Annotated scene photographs
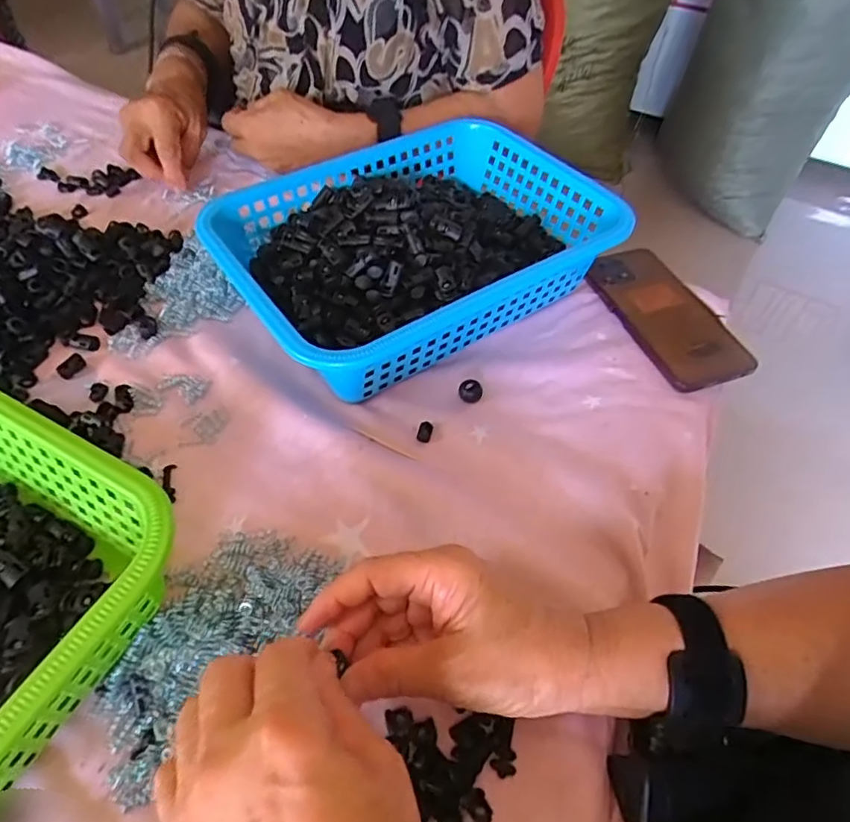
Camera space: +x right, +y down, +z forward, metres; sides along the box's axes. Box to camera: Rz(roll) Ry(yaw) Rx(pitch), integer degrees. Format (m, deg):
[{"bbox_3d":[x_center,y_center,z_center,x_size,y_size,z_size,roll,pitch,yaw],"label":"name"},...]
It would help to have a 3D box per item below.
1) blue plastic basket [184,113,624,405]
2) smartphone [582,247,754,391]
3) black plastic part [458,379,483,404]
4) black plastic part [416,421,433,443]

Activity ::
Wherever "black" appears in a line of the entries, copy that line.

Exercise answer ::
3) black plastic part [458,379,483,404]
4) black plastic part [416,421,433,443]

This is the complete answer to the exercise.